Program PTRM diluncurkan secara resmi pada tahun 2006, dan pedoman nasional pelaksanaannya diatur dalam peraturan Kemenkes 494/Menkes/SK/VII/2006. Program PTRM diluncurkan mengingat gangguan adiksi memerlukan penanganan komprehensif, berproses, dan bersifat jangka panjang. Kemenkes mengeluarkan pedoman PTRM setelah bersama WHO melakukan uji coba di dua rumah sakit yaitu Rumah Sakit Ketergantungan Obat (RSKO), Jakarta dan Rumah Sakit Sanglah, Bali di tahun 2003. Hasil uji coba tersebut menunjukkan adanya perubahan perilaku di mana penasun yang mengikuti PTRM berhenti menggunakan obat (Utami et al., 2005). Penelitian lain tentang keuntungan PTRM menyebutkan bahwa penasun yang positif HIV dan mengikuti PTRM memiliki tingkat kepatuhan minum Antiretroviral (ARV) yang lebih baik dibandingkan mereka yang tidak ikut PTRM (Rapid Response Service, 2013; Spire et al., 2007).
Pelaksanaan PTRM di Indonesia belum maksimal dan telah didokumentasikan di beberapa penelitian. Salah satu kendala adalah pelaksanaan PTRM tidak selalu mengacu pada pedoman yang ada. Dalam pedoman dikatakan bahwa penasun yang mengakses PTRM diharapkan tidak mengakses layanan LASS karena mengakses LASS berarti masih menggunakan obat. Tetapi kenyataannya mereka yang ikut layanan PTRM juga mengakses LASS (Kemenkes, 2012; Sarasvita, 2009). Lebih lanjut penelitian di Jawa Barat menunjukkan bahwa 83% penasun yang ikut PTRM masih menyuntik. Bahkan pada saat terakhir menyuntik, 10% masih melakukan praktik menyuntik yang berisiko (Afriandi et al., 2010). Selain itu, masih terdapat perbedaan dalam praktik pemberian dosis yang dibawa pulang. Menurut pedoman, dosis yang dibawa pulang tidak dianjurkan pada 2 bulan pertama, tetapi hasil penelitian menunjukkan bahwa pemberian dosis bawa pulang dalam rentang waktu tersebut dapat membantu mengurangi angka drop out (Sarasvita, 2009). Angka drop out bagi yang mengikuti PTRM dilaporkan masih tinggi yaitu sekitar 40-50% (Kemenkes, 2013). Isu drop out juga terjadi pada penasun yang mengakses PTRM di RSKO, dalam rentang waktu 6 bulan ada 38% penasun yang drop out dari program (RSKO, 2005).

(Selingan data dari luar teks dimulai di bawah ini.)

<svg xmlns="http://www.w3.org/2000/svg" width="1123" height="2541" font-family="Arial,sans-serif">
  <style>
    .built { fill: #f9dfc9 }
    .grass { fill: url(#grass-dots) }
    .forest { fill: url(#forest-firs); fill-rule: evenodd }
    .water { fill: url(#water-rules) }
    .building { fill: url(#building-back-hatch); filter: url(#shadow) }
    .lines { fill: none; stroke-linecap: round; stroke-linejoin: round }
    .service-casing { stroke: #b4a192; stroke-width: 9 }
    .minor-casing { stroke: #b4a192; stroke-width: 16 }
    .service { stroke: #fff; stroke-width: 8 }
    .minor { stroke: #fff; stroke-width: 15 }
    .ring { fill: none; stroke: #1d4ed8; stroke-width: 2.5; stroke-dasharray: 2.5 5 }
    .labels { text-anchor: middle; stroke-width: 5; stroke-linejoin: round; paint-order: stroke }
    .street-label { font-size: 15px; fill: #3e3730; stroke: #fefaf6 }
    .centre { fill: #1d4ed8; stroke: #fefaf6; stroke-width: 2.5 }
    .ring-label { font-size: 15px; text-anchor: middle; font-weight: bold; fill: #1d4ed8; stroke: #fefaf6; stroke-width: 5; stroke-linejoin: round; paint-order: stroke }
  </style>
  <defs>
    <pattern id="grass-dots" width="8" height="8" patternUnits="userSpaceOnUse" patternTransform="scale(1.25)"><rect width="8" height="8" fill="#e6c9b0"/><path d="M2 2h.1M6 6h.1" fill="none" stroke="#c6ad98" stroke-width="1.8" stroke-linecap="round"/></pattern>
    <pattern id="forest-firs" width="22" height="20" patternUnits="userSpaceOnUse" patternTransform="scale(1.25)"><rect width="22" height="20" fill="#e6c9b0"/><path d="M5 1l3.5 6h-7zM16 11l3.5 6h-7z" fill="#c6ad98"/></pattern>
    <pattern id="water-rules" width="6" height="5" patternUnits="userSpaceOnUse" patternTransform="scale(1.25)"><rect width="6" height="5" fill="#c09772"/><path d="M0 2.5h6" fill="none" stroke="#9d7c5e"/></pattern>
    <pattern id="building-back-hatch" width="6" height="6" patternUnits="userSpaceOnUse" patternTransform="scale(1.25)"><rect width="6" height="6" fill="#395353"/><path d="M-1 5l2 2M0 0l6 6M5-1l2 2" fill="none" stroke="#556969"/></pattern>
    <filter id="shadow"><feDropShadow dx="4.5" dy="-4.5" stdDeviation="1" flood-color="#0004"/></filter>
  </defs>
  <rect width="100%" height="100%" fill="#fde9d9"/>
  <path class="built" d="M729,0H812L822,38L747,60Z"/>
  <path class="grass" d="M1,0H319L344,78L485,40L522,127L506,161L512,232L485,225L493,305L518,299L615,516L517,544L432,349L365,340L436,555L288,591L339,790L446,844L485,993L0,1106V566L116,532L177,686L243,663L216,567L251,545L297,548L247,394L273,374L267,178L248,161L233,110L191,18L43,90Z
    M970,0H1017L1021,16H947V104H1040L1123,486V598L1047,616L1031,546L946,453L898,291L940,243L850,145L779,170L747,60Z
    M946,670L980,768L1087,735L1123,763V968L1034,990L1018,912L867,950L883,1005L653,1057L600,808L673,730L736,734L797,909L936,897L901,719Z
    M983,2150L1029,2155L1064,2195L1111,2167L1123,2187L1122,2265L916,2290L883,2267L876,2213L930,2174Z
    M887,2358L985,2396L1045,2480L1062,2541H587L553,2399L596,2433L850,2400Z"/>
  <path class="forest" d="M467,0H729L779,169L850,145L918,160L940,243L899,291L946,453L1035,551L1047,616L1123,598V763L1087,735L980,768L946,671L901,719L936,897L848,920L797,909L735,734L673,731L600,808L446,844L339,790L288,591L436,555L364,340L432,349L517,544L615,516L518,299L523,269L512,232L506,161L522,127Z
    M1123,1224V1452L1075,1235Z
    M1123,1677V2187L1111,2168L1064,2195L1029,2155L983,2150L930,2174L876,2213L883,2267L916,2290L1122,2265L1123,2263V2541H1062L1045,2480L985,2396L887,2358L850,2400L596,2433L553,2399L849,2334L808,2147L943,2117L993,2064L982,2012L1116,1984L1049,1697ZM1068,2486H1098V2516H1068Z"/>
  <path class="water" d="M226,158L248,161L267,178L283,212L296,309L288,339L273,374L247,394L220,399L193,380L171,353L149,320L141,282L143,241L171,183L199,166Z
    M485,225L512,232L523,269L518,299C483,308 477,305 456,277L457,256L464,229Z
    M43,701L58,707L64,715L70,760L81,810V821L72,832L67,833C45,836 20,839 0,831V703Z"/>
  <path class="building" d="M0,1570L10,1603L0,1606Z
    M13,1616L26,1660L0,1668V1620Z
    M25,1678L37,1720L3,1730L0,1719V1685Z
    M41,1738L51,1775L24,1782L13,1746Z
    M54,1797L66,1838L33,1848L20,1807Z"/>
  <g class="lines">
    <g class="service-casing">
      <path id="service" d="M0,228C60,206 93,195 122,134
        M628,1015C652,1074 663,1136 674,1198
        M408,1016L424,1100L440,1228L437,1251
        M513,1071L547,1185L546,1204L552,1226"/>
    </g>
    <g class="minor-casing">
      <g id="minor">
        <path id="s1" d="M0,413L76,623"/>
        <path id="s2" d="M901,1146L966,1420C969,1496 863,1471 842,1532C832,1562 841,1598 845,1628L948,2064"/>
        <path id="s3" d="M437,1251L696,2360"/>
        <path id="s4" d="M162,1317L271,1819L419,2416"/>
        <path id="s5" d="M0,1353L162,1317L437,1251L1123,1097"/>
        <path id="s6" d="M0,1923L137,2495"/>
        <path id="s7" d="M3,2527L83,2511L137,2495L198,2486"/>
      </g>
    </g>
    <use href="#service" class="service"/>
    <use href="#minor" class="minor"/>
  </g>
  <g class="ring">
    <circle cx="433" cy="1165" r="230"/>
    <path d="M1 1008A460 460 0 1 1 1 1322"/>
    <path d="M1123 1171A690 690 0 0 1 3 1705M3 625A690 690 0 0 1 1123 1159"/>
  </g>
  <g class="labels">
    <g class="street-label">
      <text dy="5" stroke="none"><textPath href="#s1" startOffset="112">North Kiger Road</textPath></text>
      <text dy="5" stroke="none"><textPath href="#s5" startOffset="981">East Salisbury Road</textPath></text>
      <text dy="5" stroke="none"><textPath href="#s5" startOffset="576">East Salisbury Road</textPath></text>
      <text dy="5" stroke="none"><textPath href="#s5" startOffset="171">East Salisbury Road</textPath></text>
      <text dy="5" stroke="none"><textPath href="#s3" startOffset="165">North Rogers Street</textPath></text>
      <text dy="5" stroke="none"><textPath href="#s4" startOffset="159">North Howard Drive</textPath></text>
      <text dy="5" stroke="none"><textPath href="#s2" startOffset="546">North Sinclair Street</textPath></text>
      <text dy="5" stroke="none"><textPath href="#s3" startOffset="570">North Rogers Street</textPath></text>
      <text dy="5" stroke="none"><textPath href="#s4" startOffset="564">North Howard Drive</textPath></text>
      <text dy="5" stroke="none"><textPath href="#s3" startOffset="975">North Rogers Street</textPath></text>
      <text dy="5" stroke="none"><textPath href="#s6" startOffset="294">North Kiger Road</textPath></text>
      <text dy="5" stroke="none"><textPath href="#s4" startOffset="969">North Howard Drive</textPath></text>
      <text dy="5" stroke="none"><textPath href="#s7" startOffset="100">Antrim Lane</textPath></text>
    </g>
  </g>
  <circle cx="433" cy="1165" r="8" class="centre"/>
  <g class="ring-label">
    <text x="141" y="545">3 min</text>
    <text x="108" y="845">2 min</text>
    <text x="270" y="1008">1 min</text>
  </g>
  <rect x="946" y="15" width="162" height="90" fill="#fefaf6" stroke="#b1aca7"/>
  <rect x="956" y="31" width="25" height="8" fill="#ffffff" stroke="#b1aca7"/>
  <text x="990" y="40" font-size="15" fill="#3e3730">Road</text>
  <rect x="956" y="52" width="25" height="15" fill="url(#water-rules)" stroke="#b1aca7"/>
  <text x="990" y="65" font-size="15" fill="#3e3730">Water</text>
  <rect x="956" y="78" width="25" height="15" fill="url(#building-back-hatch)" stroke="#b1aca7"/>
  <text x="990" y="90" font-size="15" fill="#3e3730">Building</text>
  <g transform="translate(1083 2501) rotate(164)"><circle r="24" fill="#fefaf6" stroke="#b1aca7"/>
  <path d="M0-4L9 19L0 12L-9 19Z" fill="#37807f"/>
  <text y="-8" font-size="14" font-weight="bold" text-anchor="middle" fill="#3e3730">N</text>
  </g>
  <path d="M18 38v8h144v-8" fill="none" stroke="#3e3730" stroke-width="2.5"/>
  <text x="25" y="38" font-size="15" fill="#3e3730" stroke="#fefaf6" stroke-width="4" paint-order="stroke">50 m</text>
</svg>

Berkaca dari hasil evaluasi sebelumnya dan melihat kebutuhan untuk mengoptimalkan pelaksanaan PTRM sebagai salah satu upaya pencegahan HIV pada kelompok pengguna napza suntik saat ini, maka pertanyaan operasional yang muncul adalah apa langkah strategis yang perlu dilakukan oleh klien atau penyedia layanan agar PTRM mampu secara lebih efektif dalam mengatur penggunaan napza, mencegah penularan HIV dan meningkatkan kualitas hidup pengguna napza suntik. Untuk menjawab permasalahan tersebut maka Pusat Penelitian HIV dan AIDS Unika Atma Jaya berkerja sama dengan Kementerian Kesehatan RI telah melakukan sebuah penelitian operasional yang ditujukan untuk menemukan permasalahan strategis dalam pelaksanaan program yang menghambat PTRM untuk mencapai tujuan programnya dan mengujicobakan sebuah intervensi strategis yang diharapkan bisa menjawab permasalahan tersebut.